Google Utilizes Publicly Accessible Data to Train AI Models Such as Bard
Google has recently declared changes to its privacy policy and AI training framework, enabling it to utilize publicly accessible data for training its models.
This is in line with the trend of top brands – including Google itself – releasing AI-focused products and data that could change the way we work. To do this, Google and other companies like OpenAI need large data sets to train chatbots or large language models in general.
As ReturnByte discovered, Google has changed the wording of its privacy policy, changing “AI models” to “language models,” and can now use publicly available data to create feature sets and even full products like Google Bard and others. . Simply put, anything and everything available online can now be used to train AI models like PaLM 2 and in the future even Gemini.

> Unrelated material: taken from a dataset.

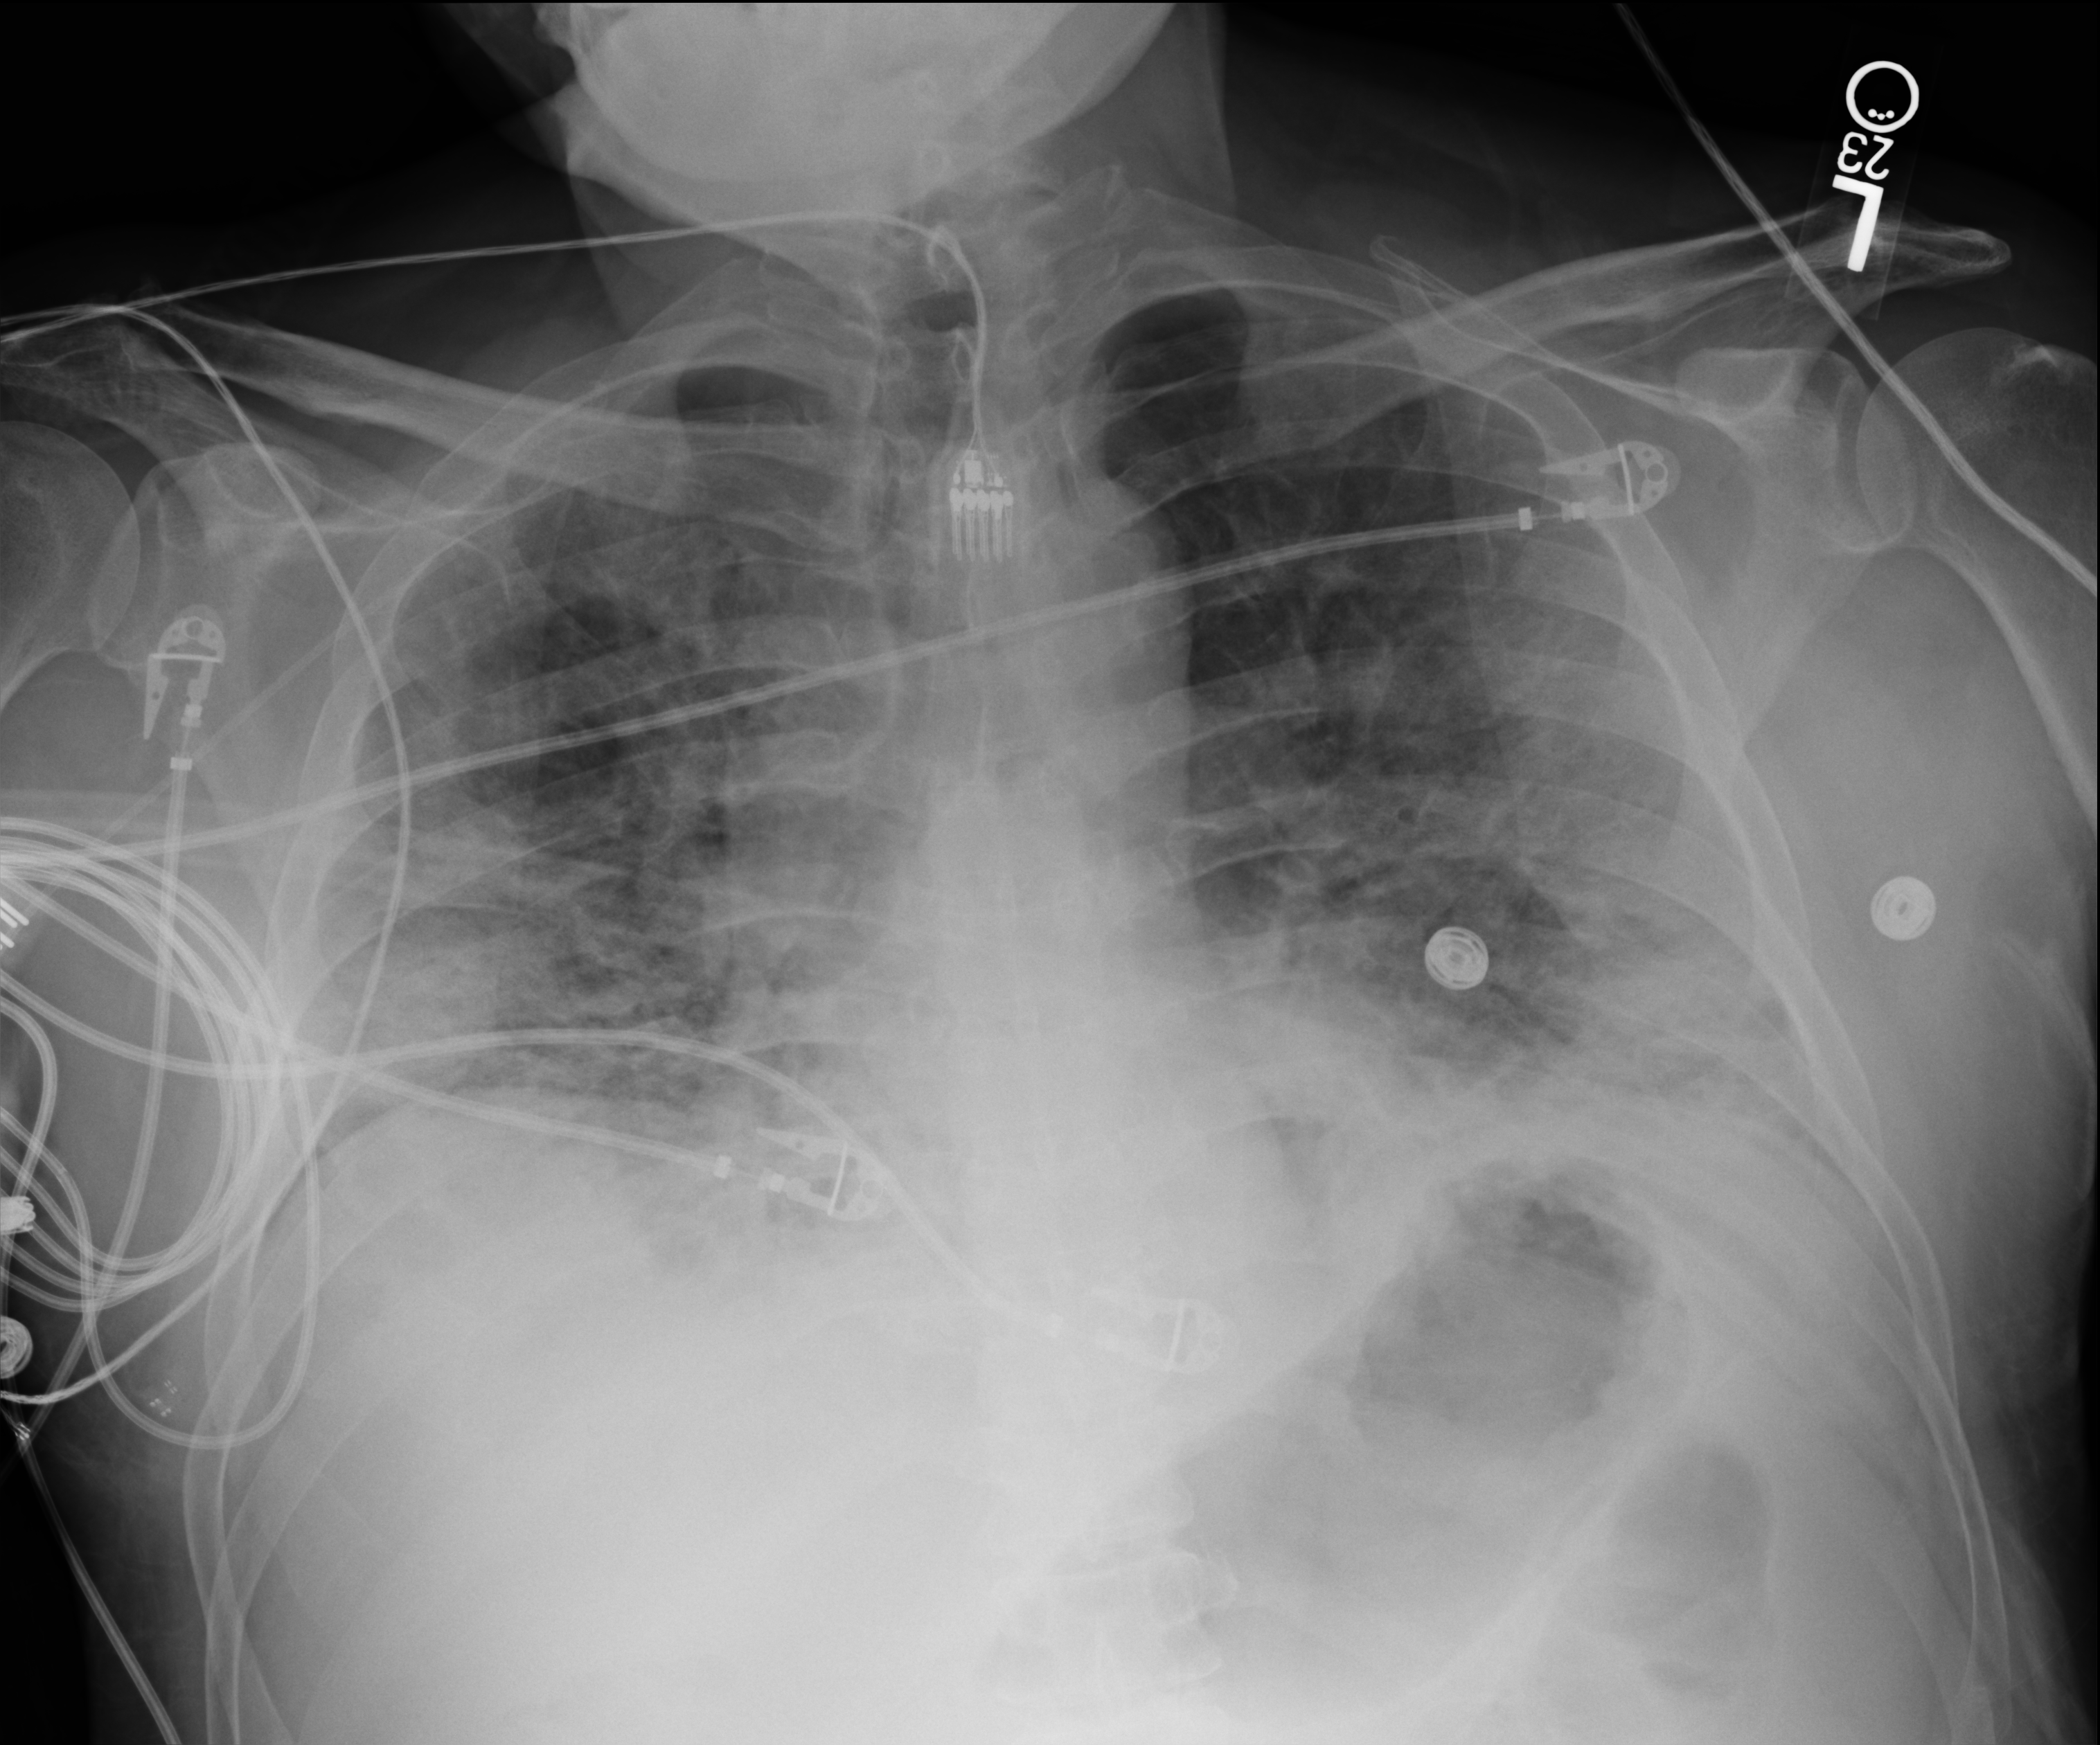
Bedside chest radiograph (computed radiography), anteroposterior (AP) projection. Male patient hospitalised with COVID-19, age 18–59 years.
From the hospital-stay record, not from the radiograph (when in the stay this image was taken is not recorded):
- other chronic lung disease (admission record): no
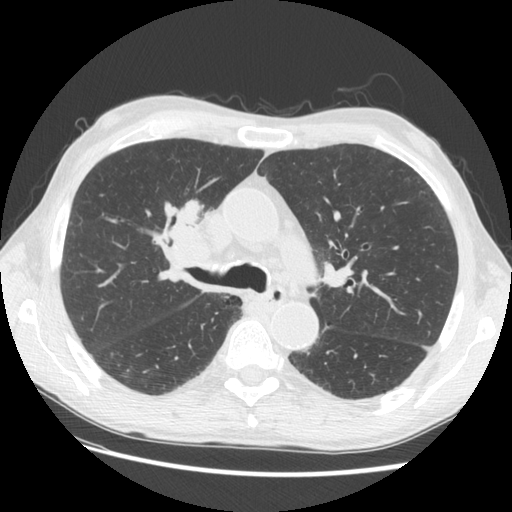
Chest CT (low-dose screening protocol), one axial image; third annual screen; lung window (W 1500 / L -600 HU); 2.5 mm slice thickness; standard (soft-tissue) reconstruction kernel (STANDARD). Male, age 73 years at enrolment. Current smoker at enrolment.
Lesion marked by an expert reader, bounding box [x1, y1, x2, y2] px = [141, 186, 235, 275]. The screening reader recorded 4 non-calcified nodules or masses ≥4 mm on this exam; which of them this box marks is not recorded. Later outcome: lung cancer diagnosed 48 days after this screen — squamous cell carcinoma, NOS, right upper lobe, poorly differentiated (G3), stage IIIB (AJCC 6th edition), 56 mm at pathology.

Google said it “uses the data to improve our services and develop new products, features and technologies that benefit our users and the public.” And citing examples, Google claims that “we use publicly available data to help train Google’s AI models and build products and features like Google Translate, Bard, and Cloud AI capabilities.”
Search Engine Journal notes that AI chatbots, including Google’s Bard and OpenAI’s ChatGPT, can rate and “reuse human posts, reviews and other online content.” The publication also claims that in the future, as more generative AI products become publicly available, lawsuits stemming from unauthorized training of AI models and use of original content will increase.